Catástrofes e Gestão de RH: que desafios?

Por António Saraiva, Business Development manager_ISQ Academy

 

As organizações, em geral, enfrentam hoje um cenário onde crises — naturais, tecnológicas, sanitárias, económicas ou geopolíticas — deixaram de ser apenas eventos extraordinários. Para a Gestão de Recursos Humanos, tal significa operar num ambiente onde a adaptação rápida, a segurança das Pessoas e a continuidade organizacional se entrelaçam.

Catátrofes, como a que vivemos no País, expõe de forma assintosa a vulnerabilidade das organizações: ao nível das pessoas, das competências, dos modelos de trabalho, da liderança e da própria cultura organizacional. E coloca à Gestão de Pessoas uma pergunta central: estamos preparados para continuar a funcionar quando tudo deixa de funcionar?

Mesmo eventos que se prevêem de cura duração, têm efeitos duradouros. O choque emocional e a insegurança ficam bem presentes, com o medo, a ansiedade e a perda de controlo a aparecerem regularmente. Outro efeito é a disrupção das rotinas de trabalho e dos sistemas de apoio. Mas, também, a exaustão, o burnout e a fadiga mental (e moral) em equipas críticas, aquelas sobre quem recai a responsabilidade de dar resposta de segurança de pessoas e bens, por exemplo. Logicamente que o aumento da imprevisibilidade na produtividade e na presença das pessoas, em particular de quem foi mais afectado, é um efeito significativo.

O impacto não é apenas operacional: é humano, comportamental e cultural. E é aqui que a Gestão de Pessoas tem um papel único, irrepetível. Quais são, pois, os grandes desafios em contexto de catástrofe? A maioria das organizações ainda trabalha em modo reactivo. Mas a Gestão de Recursos Humanos necessita de se debruçar sobre a arquitectura da preparação no combate às dificuldades, a guardiã da gestão de risco humano e, acima de tudo, a promotora da resiliência organizacional. O desafio está, sem dúvida, em passar de uma resposta improvisada para planos estruturados que incluam (envolvam) pessoas, competências e comunicação.

Mas há que não descurar, acima de tudo, a segurança do trabalhador em catástrofes em três níveis: físico, considerando a protecção, a evacuação, se necessária, e os equipamentos. O nível psicológico, em termos de controlo da ansiedade e de factores traumáticos e a garantia de estabilidade emocional. Finalmente, o nível social, com respostas de suporte, a coesão e o sentimento de pertença. No fundo, estruturar protocolos que protejam os colaboradores como pessoa integral (contextos familiar e de sociedade onde se movimentam são fulcrais).

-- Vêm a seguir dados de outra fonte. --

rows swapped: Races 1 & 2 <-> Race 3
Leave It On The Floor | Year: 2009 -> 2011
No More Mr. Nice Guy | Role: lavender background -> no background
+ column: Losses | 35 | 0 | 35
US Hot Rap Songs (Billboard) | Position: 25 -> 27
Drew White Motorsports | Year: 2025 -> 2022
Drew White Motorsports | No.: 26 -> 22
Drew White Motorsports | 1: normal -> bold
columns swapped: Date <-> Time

Mas a comunicação é o sistema nervoso central da resposta. O que falhar aqui, falha em todo o sistema. Daí que os desafios passem por fluxo rápido de comunicação, clareza e verificação da informação, de forma a se evitarem rumores e pânico. E como não podia deixar de ser… líderes capazes de comunicar sob pressão e canais adaptados para quando a tecnologia falha. E já que falamos de Liderança, há duas coisas, pelo menos, que as catástrofes revelam: o tipo de líderes que uma organização realmente tem e o tipo de líderes de que realmente precisa.

No fundo, são necessárias decisões rápidas com informação incompleta, empatia sem perder autoridade, capacidade de priorizar vidas, não apenas processos e manter equipas funcionais num ambiente que, por si só, é emocionalmente instável.

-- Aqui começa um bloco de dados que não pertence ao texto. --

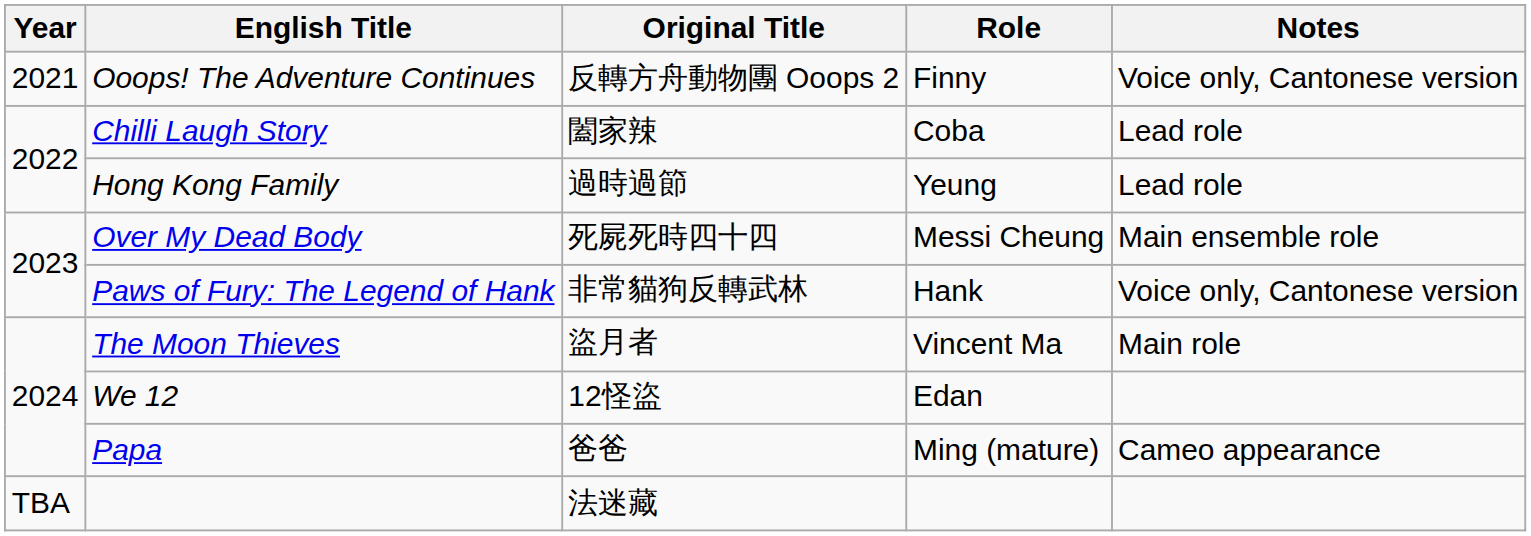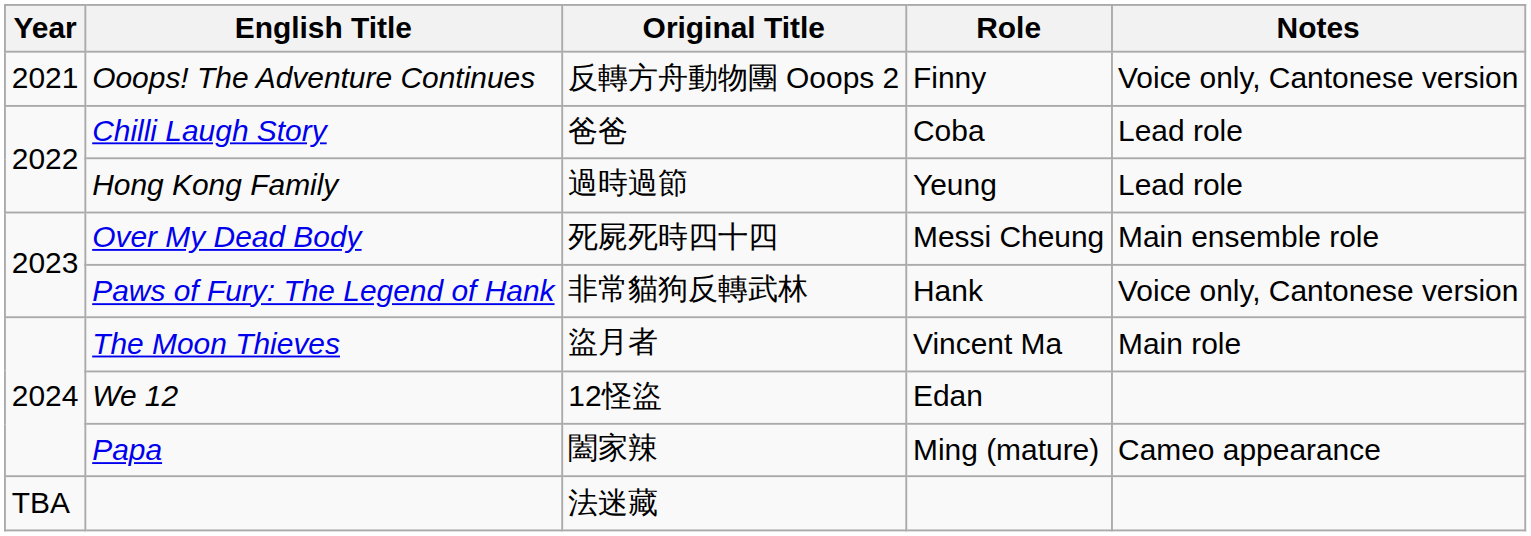Chilli Laugh Story | Original Title: 闔家辣 -> 爸爸
Papa | Original Title: 爸爸 -> 闔家辣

Catástrofes não são apenas eventos a evitar, até porque normalmente não as controlamos — são testes à maturidade da liderança, aos valores da organização e ao tecido da composição das equipas. Uma catástrofe é como espelho organizacional.  As crises revelam o que as organizações realmente são — não o que os seus manuais dizem que são. Para a Gestão de Pessoas, o desafio é monumental. Trata-se de proteger pessoas, manter a cultura organizacional, garantir a continuidade do negócio e reconstruir a confiança. E a pergunta não é se haverá outra catástrofe, mas que tipo de organização estaremos quando ela voltar a chegar. E a resposta será sempre humana — e a Gestão de Pessoas é a guardiã dessa resposta!